SATIRICAL composer Pilato has released a controversial new song, which seems to take a swipe at the alleged corruption and theft by the government.
In ‘Koswe Mumpoto’ (rat in a pot), the prosaic performer and vocalist, whose real name is Chama Fumba, addresses alleged theft, irresponsibility and corruption allegedly being perpetrated by government leaders.
The song takes a dig at the theft in government saying the ‘Koswe’ has been stealing, thinking Zambians would not question him.
“Koswe inchito yakwe kwiba tabomba. Kubwendo bwakwa King Cobra kwalingila ba Koswe, apa inchito yabo Kwiba (A rat’s job is stealing and the Cobra’s hole has been invaded by rats whose job is stealing),” Pilato says in his song.
“King Cobra” was the nickname of president and PF founder Michael Sata.
“Apa kubako careful naba Koswe, twalafwa bonse nga tatwa Kose. Nabengila na mufipatala, ukufuma kumisebo amatala; bena monse kano balyemo. Ukufwaisha sana fi cheese nabaya nomba nakuma Chinese. Bushe kweni ni mbeba iyi, mukusamwa yasuma imbwili (We should be careful with these rats, we shall die if we are not strong. They have now gone in hospitals just after leaving roads. They want kickbacks in everything and in search of ‘cheese’. They are now dealing with the Chinese; is this a bush mouse or rat? In its gloating, it has beaten a leopard,” says part of the song due for release to the public on Monday.
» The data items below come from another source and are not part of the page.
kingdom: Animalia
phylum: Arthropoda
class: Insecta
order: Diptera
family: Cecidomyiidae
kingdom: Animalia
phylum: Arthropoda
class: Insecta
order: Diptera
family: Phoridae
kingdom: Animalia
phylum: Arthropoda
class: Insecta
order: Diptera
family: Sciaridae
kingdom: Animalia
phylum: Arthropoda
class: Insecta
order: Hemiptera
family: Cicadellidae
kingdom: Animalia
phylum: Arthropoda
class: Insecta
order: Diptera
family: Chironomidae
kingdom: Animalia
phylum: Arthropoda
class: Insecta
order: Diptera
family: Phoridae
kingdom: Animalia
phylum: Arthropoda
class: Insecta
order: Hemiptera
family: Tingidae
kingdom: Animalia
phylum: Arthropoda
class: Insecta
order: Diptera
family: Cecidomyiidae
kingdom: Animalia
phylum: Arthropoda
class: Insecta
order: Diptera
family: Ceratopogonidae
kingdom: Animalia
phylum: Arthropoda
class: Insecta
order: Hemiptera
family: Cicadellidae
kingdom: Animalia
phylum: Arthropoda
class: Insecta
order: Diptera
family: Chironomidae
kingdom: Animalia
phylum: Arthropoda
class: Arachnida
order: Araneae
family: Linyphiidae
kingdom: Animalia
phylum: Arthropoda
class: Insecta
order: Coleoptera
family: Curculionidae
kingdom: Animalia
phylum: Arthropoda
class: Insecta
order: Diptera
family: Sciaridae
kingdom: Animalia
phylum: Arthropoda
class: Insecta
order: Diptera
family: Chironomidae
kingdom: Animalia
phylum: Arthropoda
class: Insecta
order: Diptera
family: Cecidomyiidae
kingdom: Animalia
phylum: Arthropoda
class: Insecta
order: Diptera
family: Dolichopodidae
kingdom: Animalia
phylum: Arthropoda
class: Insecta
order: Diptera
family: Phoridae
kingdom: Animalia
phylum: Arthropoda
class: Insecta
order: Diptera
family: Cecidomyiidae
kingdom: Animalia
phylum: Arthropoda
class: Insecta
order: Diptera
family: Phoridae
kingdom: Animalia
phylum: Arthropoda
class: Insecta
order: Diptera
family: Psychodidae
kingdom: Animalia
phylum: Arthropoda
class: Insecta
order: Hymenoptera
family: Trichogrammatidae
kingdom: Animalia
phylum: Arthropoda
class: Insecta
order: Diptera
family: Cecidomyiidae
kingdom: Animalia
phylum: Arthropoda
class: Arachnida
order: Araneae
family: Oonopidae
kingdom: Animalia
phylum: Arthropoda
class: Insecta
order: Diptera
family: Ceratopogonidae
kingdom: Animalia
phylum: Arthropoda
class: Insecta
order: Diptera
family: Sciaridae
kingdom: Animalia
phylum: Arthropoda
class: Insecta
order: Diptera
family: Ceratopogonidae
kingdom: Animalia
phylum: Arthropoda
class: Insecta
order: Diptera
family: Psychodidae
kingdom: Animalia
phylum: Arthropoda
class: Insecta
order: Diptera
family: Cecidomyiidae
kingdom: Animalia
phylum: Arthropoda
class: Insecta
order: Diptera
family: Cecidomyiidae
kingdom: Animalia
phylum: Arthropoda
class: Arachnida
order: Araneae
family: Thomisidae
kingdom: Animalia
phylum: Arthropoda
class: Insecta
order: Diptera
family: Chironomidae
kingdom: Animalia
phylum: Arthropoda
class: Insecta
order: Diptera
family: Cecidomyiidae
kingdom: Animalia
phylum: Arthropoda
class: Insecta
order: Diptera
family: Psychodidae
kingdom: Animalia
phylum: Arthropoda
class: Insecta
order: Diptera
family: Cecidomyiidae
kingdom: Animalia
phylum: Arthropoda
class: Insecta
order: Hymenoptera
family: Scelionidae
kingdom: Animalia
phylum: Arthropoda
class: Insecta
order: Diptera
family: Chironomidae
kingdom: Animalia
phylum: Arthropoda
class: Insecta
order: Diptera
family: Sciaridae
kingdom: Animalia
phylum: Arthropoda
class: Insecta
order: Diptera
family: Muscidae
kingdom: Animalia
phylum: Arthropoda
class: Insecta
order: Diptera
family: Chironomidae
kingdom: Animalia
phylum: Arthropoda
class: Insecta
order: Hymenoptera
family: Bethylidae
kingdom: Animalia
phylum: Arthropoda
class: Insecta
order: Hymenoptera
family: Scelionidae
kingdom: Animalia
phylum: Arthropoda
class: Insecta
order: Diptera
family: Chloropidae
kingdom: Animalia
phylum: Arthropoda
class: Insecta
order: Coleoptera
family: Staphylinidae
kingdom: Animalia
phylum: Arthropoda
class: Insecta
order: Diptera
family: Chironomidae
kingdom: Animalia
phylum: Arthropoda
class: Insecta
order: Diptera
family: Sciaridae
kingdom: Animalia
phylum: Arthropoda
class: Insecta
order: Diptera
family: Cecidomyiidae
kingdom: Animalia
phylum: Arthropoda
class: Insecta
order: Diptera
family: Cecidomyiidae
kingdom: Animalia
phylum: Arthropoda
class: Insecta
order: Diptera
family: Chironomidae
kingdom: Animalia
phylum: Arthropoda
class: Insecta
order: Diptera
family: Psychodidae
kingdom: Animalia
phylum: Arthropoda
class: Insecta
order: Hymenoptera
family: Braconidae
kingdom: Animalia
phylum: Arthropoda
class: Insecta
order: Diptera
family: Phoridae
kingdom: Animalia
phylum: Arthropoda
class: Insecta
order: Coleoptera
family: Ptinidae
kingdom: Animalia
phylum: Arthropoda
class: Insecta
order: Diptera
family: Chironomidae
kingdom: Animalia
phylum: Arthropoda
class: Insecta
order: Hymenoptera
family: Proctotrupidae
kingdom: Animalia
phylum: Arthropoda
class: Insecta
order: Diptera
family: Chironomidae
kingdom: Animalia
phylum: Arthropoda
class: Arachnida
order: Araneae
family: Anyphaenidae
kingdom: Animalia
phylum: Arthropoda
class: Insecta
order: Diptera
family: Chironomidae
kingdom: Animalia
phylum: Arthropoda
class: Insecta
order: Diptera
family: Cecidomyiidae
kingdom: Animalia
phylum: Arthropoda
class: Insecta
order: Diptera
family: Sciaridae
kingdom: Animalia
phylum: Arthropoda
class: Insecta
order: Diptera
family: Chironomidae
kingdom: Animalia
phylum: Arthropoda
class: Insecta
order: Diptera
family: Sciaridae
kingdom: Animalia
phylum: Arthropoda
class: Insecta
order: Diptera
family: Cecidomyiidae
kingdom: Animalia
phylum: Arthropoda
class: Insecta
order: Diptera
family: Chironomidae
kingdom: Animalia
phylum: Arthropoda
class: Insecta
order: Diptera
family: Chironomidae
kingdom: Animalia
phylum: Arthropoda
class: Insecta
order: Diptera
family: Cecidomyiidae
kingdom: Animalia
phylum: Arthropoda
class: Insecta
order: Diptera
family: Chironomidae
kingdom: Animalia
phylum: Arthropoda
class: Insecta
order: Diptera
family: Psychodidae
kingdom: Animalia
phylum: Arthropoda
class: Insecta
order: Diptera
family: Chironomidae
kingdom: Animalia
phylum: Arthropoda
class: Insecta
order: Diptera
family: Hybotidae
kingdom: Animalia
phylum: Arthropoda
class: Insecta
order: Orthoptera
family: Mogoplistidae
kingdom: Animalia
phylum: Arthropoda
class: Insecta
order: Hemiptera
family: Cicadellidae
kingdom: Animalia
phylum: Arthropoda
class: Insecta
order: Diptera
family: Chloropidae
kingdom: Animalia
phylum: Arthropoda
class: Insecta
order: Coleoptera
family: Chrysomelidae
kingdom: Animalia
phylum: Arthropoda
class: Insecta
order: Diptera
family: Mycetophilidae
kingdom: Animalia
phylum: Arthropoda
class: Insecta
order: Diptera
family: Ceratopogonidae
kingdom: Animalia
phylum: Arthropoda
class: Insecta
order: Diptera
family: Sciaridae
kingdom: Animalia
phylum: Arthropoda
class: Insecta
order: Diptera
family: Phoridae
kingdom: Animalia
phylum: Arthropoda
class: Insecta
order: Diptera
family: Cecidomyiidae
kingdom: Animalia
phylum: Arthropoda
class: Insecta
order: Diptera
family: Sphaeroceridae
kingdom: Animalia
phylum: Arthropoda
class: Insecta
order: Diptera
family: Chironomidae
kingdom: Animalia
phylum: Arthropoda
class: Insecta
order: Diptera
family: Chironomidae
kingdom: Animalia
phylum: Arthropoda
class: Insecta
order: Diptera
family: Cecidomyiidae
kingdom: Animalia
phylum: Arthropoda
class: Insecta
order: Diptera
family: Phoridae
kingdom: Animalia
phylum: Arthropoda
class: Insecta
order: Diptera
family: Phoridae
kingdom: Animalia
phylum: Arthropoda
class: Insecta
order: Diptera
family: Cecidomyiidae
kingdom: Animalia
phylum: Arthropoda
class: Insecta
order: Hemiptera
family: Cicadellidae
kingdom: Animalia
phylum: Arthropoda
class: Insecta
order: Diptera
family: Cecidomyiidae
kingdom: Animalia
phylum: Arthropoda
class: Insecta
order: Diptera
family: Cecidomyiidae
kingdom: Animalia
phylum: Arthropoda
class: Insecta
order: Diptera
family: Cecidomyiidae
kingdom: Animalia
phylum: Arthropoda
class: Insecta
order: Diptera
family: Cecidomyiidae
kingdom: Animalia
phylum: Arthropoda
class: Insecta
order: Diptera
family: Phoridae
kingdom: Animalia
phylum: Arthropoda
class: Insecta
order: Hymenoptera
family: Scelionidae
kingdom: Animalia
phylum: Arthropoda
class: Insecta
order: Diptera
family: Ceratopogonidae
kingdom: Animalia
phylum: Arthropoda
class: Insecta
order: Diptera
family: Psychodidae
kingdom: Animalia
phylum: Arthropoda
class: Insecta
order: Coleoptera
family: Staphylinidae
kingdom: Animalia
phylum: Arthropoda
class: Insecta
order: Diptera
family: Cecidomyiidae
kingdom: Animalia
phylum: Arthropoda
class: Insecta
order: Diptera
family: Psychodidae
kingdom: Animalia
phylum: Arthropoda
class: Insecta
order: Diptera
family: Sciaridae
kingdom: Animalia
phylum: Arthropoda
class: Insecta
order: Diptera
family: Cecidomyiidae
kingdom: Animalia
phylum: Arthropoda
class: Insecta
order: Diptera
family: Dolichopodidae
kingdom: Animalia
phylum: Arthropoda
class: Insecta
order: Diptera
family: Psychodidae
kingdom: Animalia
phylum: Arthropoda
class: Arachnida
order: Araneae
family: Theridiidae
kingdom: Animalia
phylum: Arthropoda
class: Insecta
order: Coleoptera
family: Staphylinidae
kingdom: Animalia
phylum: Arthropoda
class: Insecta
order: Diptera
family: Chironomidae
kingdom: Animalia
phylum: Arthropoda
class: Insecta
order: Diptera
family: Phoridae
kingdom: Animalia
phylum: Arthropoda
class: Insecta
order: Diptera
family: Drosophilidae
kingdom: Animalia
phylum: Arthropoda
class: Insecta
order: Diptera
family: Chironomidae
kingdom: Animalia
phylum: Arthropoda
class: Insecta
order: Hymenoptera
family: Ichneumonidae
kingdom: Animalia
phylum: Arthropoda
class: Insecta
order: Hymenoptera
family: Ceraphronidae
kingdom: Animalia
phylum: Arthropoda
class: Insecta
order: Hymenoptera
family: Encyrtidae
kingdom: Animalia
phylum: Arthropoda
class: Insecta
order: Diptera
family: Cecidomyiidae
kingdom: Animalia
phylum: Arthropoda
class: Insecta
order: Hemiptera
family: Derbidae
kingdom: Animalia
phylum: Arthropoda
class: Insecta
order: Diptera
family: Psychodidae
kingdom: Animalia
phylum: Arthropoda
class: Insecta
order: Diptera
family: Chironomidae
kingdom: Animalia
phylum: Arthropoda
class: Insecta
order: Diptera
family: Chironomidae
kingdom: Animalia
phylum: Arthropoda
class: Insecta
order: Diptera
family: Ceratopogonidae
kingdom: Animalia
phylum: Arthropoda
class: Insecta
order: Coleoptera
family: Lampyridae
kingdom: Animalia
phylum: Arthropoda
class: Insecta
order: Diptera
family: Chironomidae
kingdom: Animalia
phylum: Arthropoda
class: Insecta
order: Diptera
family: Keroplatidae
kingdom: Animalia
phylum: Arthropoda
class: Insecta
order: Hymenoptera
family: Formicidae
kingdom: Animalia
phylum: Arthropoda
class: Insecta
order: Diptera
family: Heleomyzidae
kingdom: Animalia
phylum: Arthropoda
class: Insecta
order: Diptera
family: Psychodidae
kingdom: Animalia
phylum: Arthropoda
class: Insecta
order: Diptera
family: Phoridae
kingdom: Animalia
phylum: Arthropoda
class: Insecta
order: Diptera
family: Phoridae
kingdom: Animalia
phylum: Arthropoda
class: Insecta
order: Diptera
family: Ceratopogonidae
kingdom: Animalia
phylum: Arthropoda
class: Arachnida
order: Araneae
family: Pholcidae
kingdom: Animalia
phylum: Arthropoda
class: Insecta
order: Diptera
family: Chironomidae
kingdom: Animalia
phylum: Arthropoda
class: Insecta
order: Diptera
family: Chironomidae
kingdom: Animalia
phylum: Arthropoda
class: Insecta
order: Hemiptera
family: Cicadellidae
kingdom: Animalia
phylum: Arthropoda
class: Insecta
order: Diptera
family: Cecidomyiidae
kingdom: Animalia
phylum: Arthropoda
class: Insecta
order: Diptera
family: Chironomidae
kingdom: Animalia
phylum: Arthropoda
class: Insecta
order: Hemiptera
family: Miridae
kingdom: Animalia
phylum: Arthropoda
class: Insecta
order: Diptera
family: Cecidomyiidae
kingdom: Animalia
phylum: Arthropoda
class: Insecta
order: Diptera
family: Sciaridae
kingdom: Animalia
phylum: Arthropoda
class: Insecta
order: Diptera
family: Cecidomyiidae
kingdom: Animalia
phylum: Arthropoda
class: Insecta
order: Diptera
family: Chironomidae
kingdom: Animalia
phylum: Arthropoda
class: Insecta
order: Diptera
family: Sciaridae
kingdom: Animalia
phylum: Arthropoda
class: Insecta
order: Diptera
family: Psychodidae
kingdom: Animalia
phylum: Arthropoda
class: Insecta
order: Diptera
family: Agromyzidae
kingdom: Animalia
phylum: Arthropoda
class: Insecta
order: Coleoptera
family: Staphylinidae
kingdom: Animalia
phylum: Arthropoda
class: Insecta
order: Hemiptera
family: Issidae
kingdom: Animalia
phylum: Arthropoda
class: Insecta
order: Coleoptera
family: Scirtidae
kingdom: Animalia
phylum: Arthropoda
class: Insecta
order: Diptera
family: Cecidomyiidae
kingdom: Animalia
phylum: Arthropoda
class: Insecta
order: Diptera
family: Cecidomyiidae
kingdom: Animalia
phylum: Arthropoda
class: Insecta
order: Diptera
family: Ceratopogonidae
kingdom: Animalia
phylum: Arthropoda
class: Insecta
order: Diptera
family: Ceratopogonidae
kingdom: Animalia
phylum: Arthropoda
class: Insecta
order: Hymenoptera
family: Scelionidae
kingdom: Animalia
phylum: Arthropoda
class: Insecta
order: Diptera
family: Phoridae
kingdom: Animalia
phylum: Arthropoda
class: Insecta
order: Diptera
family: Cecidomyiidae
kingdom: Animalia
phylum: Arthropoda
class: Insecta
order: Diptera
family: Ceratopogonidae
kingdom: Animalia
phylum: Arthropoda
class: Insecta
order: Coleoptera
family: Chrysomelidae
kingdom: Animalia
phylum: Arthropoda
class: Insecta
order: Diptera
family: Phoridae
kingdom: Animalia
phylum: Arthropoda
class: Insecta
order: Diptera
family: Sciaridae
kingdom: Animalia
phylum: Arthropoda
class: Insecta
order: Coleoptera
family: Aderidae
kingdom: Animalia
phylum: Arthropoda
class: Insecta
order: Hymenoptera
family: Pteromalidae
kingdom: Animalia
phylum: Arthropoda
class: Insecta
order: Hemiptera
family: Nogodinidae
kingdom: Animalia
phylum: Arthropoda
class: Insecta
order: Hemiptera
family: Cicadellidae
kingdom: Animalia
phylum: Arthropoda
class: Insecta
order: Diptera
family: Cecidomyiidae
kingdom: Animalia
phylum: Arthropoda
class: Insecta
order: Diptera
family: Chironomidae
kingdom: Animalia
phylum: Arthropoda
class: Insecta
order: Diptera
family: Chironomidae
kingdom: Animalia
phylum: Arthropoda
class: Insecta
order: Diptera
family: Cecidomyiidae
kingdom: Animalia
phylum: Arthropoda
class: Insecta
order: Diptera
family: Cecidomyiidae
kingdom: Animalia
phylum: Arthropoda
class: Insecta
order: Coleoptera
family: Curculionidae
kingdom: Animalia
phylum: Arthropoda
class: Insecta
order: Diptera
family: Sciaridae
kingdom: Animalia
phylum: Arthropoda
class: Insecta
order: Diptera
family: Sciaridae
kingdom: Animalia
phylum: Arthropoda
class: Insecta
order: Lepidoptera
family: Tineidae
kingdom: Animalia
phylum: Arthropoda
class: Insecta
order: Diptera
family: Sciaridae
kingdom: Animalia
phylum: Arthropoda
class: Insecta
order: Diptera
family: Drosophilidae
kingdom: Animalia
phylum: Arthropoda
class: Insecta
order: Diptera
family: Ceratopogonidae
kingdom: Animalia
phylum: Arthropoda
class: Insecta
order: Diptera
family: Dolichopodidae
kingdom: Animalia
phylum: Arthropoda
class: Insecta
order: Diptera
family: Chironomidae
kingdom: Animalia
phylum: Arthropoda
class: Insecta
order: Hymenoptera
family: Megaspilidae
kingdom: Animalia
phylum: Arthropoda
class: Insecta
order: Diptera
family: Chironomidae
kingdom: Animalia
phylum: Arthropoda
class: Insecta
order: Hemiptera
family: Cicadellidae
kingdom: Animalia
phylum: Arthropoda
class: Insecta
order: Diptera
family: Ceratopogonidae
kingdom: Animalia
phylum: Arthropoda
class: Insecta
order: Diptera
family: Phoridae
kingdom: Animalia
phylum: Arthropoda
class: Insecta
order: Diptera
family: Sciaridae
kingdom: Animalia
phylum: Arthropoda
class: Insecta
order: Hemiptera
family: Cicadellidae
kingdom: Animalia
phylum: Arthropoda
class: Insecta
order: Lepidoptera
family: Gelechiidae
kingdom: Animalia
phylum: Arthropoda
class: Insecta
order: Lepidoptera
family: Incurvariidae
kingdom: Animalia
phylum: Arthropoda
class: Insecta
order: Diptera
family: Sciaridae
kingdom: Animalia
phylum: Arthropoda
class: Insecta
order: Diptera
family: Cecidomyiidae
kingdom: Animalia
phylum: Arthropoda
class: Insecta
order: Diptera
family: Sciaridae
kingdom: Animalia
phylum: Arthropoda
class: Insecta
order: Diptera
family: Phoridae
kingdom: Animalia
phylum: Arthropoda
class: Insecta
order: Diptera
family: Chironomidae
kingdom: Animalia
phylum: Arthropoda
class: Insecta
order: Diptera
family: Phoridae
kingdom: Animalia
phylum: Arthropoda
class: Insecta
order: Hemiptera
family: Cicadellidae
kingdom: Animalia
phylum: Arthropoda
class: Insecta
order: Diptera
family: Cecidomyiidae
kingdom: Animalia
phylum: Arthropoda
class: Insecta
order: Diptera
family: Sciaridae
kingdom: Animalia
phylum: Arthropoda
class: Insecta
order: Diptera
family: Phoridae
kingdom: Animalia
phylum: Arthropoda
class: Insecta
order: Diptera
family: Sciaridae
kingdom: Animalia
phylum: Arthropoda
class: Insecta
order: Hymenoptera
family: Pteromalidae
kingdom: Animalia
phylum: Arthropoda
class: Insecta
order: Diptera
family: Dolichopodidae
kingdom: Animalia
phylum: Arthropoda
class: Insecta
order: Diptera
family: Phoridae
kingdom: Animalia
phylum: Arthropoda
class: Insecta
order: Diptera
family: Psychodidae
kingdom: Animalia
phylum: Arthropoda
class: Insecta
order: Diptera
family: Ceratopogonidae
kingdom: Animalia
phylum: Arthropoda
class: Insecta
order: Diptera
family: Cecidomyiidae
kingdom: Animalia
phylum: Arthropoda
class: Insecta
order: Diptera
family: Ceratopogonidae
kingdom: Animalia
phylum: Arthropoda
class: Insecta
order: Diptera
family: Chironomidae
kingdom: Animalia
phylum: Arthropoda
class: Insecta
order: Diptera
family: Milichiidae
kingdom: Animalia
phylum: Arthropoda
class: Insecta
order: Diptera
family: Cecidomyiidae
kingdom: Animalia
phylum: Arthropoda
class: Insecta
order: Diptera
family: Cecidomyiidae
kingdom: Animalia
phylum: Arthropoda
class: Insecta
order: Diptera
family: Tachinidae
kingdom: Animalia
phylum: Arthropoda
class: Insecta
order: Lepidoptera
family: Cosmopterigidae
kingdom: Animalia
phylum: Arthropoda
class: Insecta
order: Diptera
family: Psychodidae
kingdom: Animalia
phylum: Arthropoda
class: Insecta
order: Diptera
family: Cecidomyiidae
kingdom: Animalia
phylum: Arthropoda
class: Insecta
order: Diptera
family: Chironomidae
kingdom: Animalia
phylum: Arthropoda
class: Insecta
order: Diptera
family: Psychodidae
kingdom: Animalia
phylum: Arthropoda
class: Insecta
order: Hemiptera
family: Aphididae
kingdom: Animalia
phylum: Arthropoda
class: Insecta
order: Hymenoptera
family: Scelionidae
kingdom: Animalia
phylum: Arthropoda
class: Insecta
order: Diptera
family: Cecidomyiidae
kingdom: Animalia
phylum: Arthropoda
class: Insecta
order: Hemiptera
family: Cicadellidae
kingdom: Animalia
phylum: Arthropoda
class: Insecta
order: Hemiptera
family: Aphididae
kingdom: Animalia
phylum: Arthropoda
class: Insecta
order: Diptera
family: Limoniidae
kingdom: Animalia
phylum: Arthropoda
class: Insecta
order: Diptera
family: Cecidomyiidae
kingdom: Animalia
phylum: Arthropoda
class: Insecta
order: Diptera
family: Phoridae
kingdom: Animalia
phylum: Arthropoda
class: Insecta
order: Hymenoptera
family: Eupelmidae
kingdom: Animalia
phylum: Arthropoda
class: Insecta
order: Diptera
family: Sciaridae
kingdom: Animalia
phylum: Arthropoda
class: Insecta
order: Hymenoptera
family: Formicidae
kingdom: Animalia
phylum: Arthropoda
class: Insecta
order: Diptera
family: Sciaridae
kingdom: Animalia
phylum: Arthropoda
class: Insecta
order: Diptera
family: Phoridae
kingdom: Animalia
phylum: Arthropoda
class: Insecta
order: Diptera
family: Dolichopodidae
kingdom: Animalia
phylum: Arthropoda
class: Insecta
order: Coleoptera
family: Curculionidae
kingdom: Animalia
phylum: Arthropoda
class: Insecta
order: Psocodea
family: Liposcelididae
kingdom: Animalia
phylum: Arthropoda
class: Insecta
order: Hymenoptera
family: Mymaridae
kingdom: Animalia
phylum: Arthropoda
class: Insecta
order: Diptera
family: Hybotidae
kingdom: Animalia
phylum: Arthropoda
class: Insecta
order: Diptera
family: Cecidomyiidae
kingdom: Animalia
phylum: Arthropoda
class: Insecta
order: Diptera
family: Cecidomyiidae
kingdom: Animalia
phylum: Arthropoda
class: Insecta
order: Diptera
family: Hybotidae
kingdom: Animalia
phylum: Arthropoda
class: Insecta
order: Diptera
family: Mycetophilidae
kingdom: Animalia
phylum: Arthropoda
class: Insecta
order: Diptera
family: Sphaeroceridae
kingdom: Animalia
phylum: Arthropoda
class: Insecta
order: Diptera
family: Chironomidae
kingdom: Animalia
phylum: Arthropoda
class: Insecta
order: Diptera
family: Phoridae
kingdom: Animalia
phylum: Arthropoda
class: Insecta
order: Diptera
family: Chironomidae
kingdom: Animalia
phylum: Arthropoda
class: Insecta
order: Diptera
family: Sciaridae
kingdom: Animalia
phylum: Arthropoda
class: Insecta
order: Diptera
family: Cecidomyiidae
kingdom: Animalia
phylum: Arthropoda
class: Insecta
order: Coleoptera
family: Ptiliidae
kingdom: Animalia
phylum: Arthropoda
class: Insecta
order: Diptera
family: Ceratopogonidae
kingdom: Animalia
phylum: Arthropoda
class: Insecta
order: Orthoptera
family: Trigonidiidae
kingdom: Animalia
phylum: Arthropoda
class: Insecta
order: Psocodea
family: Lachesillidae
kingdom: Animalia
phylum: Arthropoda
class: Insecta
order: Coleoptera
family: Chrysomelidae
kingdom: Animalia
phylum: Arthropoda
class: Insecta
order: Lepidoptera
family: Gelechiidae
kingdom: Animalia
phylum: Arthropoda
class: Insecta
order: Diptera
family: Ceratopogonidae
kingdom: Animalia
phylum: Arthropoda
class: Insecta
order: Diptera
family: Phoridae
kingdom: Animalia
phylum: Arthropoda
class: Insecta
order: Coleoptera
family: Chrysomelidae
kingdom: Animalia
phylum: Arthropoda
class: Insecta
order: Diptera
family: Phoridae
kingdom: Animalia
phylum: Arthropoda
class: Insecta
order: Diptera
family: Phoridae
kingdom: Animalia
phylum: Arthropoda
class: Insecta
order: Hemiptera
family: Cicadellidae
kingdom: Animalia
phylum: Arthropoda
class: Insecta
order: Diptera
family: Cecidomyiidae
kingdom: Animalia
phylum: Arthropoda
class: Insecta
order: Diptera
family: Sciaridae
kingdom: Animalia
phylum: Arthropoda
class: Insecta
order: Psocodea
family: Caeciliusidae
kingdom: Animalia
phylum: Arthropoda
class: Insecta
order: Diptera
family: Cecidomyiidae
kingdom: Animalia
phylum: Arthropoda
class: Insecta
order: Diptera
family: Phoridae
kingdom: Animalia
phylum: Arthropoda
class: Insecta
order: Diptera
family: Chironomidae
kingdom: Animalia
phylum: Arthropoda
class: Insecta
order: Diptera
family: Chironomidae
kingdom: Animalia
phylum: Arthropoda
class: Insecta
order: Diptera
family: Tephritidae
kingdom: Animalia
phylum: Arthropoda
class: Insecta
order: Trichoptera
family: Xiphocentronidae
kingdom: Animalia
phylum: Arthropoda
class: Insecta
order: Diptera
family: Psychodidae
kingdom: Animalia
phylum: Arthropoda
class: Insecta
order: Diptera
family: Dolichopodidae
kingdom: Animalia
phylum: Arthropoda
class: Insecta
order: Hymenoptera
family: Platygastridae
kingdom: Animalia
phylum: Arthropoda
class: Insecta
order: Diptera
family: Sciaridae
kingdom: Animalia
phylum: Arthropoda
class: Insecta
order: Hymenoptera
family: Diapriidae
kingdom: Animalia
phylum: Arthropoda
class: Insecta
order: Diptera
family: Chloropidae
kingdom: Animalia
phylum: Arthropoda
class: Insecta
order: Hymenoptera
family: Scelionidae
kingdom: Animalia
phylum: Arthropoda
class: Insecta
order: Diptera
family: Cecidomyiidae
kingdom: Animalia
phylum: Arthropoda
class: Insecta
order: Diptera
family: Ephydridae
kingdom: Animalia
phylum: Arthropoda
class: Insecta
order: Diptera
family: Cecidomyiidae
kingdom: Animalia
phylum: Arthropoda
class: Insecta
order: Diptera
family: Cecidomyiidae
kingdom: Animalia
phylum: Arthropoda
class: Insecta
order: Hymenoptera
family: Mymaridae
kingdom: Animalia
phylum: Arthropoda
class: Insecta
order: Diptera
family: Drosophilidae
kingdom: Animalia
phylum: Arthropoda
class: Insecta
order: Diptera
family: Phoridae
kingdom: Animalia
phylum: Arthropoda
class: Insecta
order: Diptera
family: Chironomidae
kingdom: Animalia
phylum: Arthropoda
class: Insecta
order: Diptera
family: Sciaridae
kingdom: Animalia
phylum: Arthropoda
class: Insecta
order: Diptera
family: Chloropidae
Fumba has in the past released controversial songs, with some critical of President Edgar Lungu’s governance.
Between 2010 and 2011, he released “Mental Patients”, a song satirically referring to some non-performing Zambian members of parliament.
In 2013, he and Petersen released “Bufi”, a politically charged song that labelled late president Sata a “father of lies”.
Supporters of the ruling party were up in arms over ‘Bufi’, and Pilato later claimed he received numerous death threats over the song.
In his typical prosaic style, Pilato later released “Alungu Anabwela”, a satirical remake of Nashil Pischen Kazembe’s 1970s hit “Aphiri Anabwela.”
Following the song’s release, Pilato was arrested and charged with conduct likely to breach the peace.
His case drew widespread local and international media coverage.
On January 9 this year, Pilato decided to sign up for the ruling Patriotic Front.
Soon after, he released a song titled “Mwabetako”, which talks about the need for politicians to be sharing benefits of their positions with ordinary citizens who vote for them.
This left many of his followers puzzled as they wondered where his declared support for the PF stood a few months after joining the party.
Pilato, who was the most notable musician on the opposition UPND campaign trail, was embraced and welcomed by PF deputy secretary general Mumbi Phiri as he ‘defected in repentance’.
He then pledged his loyalty to the ruling party.
The release of “Koswe Mumpoto”, however, seems to signal an end to that loyalty.